[Start of Attachment]
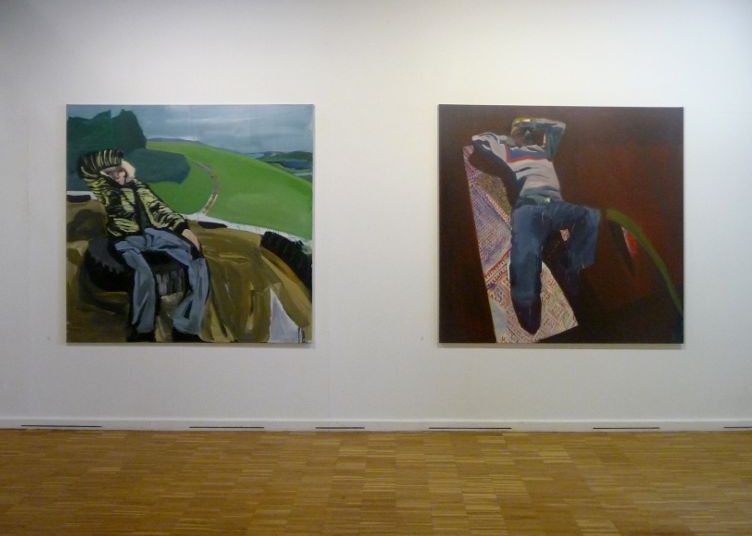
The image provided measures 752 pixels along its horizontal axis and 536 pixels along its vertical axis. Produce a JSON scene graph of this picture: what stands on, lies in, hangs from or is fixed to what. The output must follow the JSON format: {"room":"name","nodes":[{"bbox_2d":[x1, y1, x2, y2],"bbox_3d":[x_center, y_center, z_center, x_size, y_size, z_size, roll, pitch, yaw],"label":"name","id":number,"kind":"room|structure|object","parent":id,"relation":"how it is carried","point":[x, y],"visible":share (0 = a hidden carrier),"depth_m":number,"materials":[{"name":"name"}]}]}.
{"room":"museum","nodes":[
{"label":"museum","id":0,"kind":"room"},
{"bbox_2d":[0,428,751,535],"bbox_3d":[-0.139,1.118,1.640,7.577,0.103,5.683,0,1,1],"label":"floor","id":1,"kind":"structure","parent":0,"point":[480,443],"depth_m":3.23,"materials":[{"name":"brown wood"}]},
{"bbox_2d":[1,0,751,431],"bbox_3d":[0.037,-0.421,4.238,6.651,2.865,0.182,0,1,1],"label":"wall","id":2,"kind":"structure","parent":0,"point":[303,357],"depth_m":4.14,"materials":[{"name":"white paint"}]},
{"bbox_2d":[64,103,316,344],"bbox_3d":[-1.138,-0.254,4.225,1.467,1.460,0.046,0,1,1],"label":"painting","id":3,"kind":"object","parent":2,"relation":"attached to","point":[294,227],"visible":0.99,"depth_m":4.21},
{"bbox_2d":[0,417,751,431],"bbox_3d":[0.209,0.973,4.148,5.517,0.065,0.016,0,1,1],"label":"baseboard","id":4,"kind":"structure","parent":2,"relation":"attached to","point":[683,429],"depth_m":4.14,"materials":[{"name":"white paint"}]},
{"bbox_2d":[18,423,100,428],"bbox_3d":[-1.878,0.973,4.135,0.479,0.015,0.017,0,1,1],"label":"vent","id":5,"kind":"object","parent":4,"relation":"in","point":[96,426],"visible":0.96,"depth_m":4.13,"materials":[{"name":"metal"}]},
{"bbox_2d":[188,424,265,429],"bbox_3d":[-0.874,0.970,4.095,0.438,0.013,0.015,0,1,1],"label":"vent","id":6,"kind":"object","parent":4,"relation":"in","point":[217,428],"visible":0.96,"depth_m":4.09,"materials":[{"name":"metal"}]},
{"bbox_2d":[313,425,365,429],"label":"vent","id":7,"kind":"object","parent":4,"relation":"in","point":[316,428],"visible":0.96,"depth_m":4.08,"materials":[{"name":"metal"}]},
{"bbox_2d":[427,424,512,430],"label":"vent","id":8,"kind":"object","parent":4,"relation":"in","point":[431,428],"visible":0.97,"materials":[{"name":"metal"}]},
{"bbox_2d":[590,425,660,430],"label":"vent","id":9,"kind":"object","parent":4,"relation":"in","point":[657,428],"visible":0.97,"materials":[{"name":"metal"}]},
{"bbox_2d":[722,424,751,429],"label":"vent","id":10,"kind":"object","parent":4,"relation":"in","point":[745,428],"visible":0.97,"depth_m":4.05,"materials":[{"name":"metal"}]},
{"bbox_2d":[437,104,686,342],"bbox_3d":[1.123,-0.242,4.166,1.427,1.445,0.043,0,1,1],"label":"painting","id":11,"kind":"object","parent":2,"relation":"attached to","point":[447,291],"visible":0.99,"depth_m":4.15}
]}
[End of Attachment]
> _WHAT TO WORK ON_:
Please repeat the data verbatim and leave the pictures out of your copy.

> _FINISHED EXERCISE_:
The image provided measures 752 pixels along its horizontal axis and 536 pixels along its vertical axis. Produce a JSON scene graph of this picture: what stands on, lies in, hangs from or is fixed to what. The output must follow the JSON format: {"room":"name","nodes":[{"bbox_2d":[x1, y1, x2, y2],"bbox_3d":[x_center, y_center, z_center, x_size, y_size, z_size, roll, pitch, yaw],"label":"name","id":number,"kind":"room|structure|object","parent":id,"relation":"how it is carried","point":[x, y],"visible":share (0 = a hidden carrier),"depth_m":number,"materials":[{"name":"name"}]}]}.
{"room":"museum","nodes":[
{"label":"museum","id":0,"kind":"room"},
{"bbox_2d":[0,428,751,535],"bbox_3d":[-0.139,1.118,1.640,7.577,0.103,5.683,0,1,1],"label":"floor","id":1,"kind":"structure","parent":0,"point":[480,443],"depth_m":3.23,"materials":[{"name":"brown wood"}]},
{"bbox_2d":[1,0,751,431],"bbox_3d":[0.037,-0.421,4.238,6.651,2.865,0.182,0,1,1],"label":"wall","id":2,"kind":"structure","parent":0,"point":[303,357],"depth_m":4.14,"materials":[{"name":"white paint"}]},
{"bbox_2d":[64,103,316,344],"bbox_3d":[-1.138,-0.254,4.225,1.467,1.460,0.046,0,1,1],"label":"painting","id":3,"kind":"object","parent":2,"relation":"attached to","point":[294,227],"visible":0.99,"depth_m":4.21},
{"bbox_2d":[0,417,751,431],"bbox_3d":[0.209,0.973,4.148,5.517,0.065,0.016,0,1,1],"label":"baseboard","id":4,"kind":"structure","parent":2,"relation":"attached to","point":[683,429],"depth_m":4.14,"materials":[{"name":"white paint"}]},
{"bbox_2d":[18,423,100,428],"bbox_3d":[-1.878,0.973,4.135,0.479,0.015,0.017,0,1,1],"label":"vent","id":5,"kind":"object","parent":4,"relation":"in","point":[96,426],"visible":0.96,"depth_m":4.13,"materials":[{"name":"metal"}]},
{"bbox_2d":[188,424,265,429],"bbox_3d":[-0.874,0.970,4.095,0.438,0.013,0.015,0,1,1],"label":"vent","id":6,"kind":"object","parent":4,"relation":"in","point":[217,428],"visible":0.96,"depth_m":4.09,"materials":[{"name":"metal"}]},
{"bbox_2d":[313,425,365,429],"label":"vent","id":7,"kind":"object","parent":4,"relation":"in","point":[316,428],"visible":0.96,"depth_m":4.08,"materials":[{"name":"metal"}]},
{"bbox_2d":[427,424,512,430],"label":"vent","id":8,"kind":"object","parent":4,"relation":"in","point":[431,428],"visible":0.97,"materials":[{"name":"metal"}]},
{"bbox_2d":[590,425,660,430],"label":"vent","id":9,"kind":"object","parent":4,"relation":"in","point":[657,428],"visible":0.97,"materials":[{"name":"metal"}]},
{"bbox_2d":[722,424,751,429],"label":"vent","id":10,"kind":"object","parent":4,"relation":"in","point":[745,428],"visible":0.97,"depth_m":4.05,"materials":[{"name":"metal"}]},
{"bbox_2d":[437,104,686,342],"bbox_3d":[1.123,-0.242,4.166,1.427,1.445,0.043,0,1,1],"label":"painting","id":11,"kind":"object","parent":2,"relation":"attached to","point":[447,291],"visible":0.99,"depth_m":4.15}
]}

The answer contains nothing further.